Friday, October 21, 2011

Accessible parking: Tara's story

Today I wanted to share with you a comment that was posted on the My Becker's Story blog concerning my blog post "Accessible parking spaces and the harassment those with less recognizable disabilities face". This comment was made by a young women named Tara who is living with Charcot Marie tooth disease. Her story help us take a closer look at the harassment some people face when it comes to using accessible parking.
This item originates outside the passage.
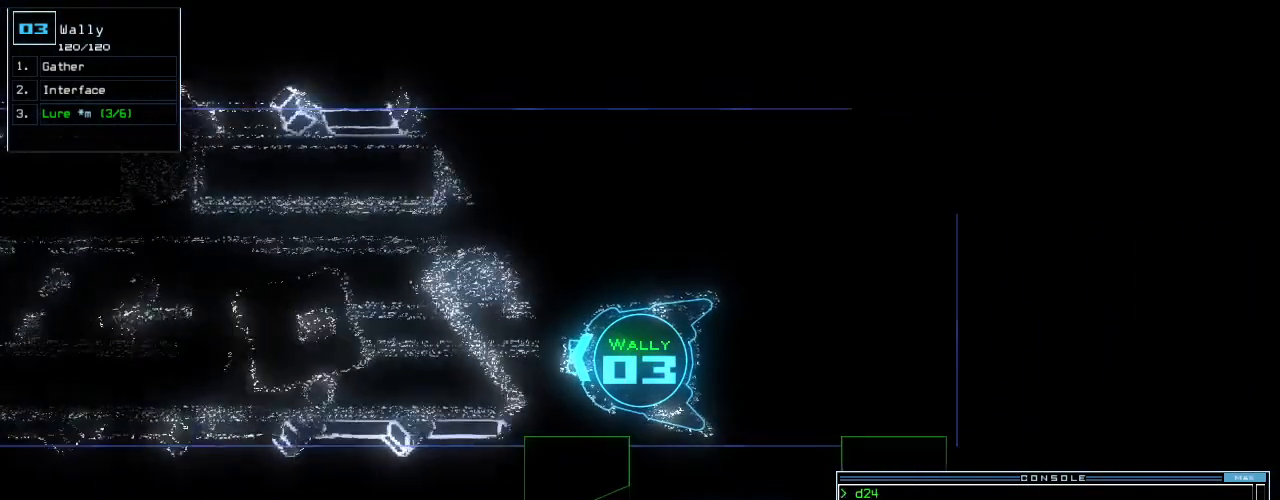
{"keys": ["down", "right"], "events": [[21, "return", "up"], [271, "right", "down"]]}
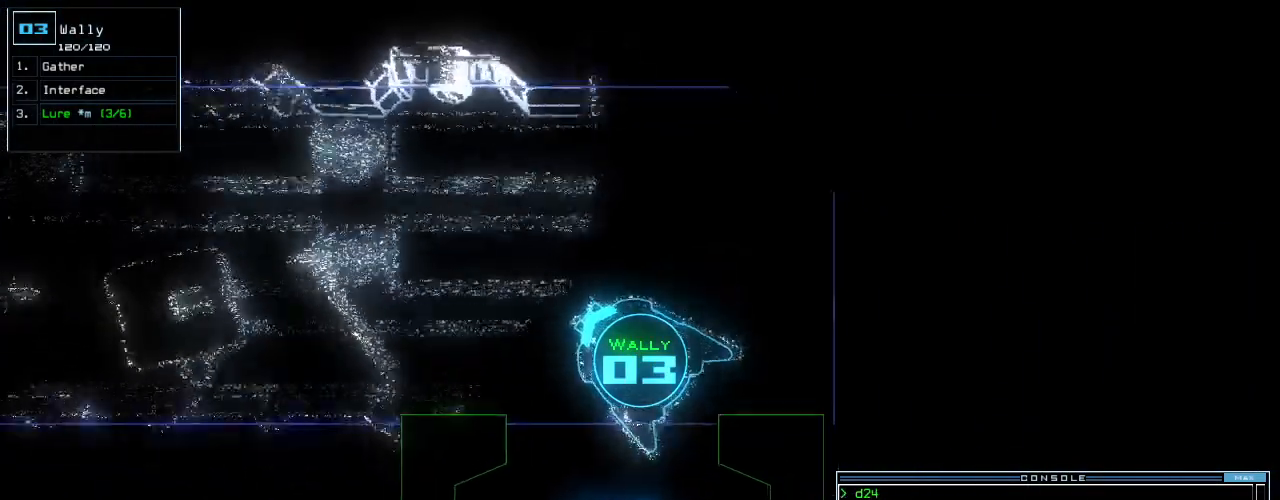
{"keys": ["down"], "events": [[375, "right", "up"]]}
I really believe Tara's comments help to shed more light on the issue and shows how some people's ignorance can cause problems for others.

Here are Tara's comments:

I can't agree with you more!!! I'm 28 and have Charcot Marie tooth disease, I wear two AFO's (leg braces) but my physical disability is not that visibly obvious. I too have been screamed at, cursed, threatened with police action or physical harm. The most alarming incident though is when a parking enforcer left a ticket on my window claiming I stole the disability sign. I had to go to court twice the first time the "judge" needed to reschedule this to a closed court room after I had presented my valid parking permit and the parking enforcer tried to state it had been reported stolen. To which I replied he was lying. The second trial I had a letter stating that my parking pass had never been reported stolen. When the judge called the case the district or parking enforcers decided to dismiss the ticket. I wanted to further pursue this as I had my evidence (a part of me wanted him fired) but was afraid they would somehow win (as they already had lied) because the judge didn't officially hear this case it is not entered into any public records. The parking enforcer is still working and was praised (during the dismissing of the ticket) as a senior supervisor and very trustworthy. I wonder how many times this happens that parking enforcers can flat-out lie, be ignorant especially in there field of work but be protected by the government. I can understand the public not realizing physical disabilities come in many forms but someone who tickets vehicles and works for the city should be educated that you cannot look at someone and diagnose if they have a legitimate need for that parking or not. I think these situations really need to be a part of public record so that people working for the city are held accountable for their snap judgments.

I can understand that the public might think I don't have a disability, and when they confront me I kindly point out the fact that I have a valid permit. If they continue I politely state that physical disabilities come in many forms, some that are not as visually obvious as being in a wheel chair or being elderly.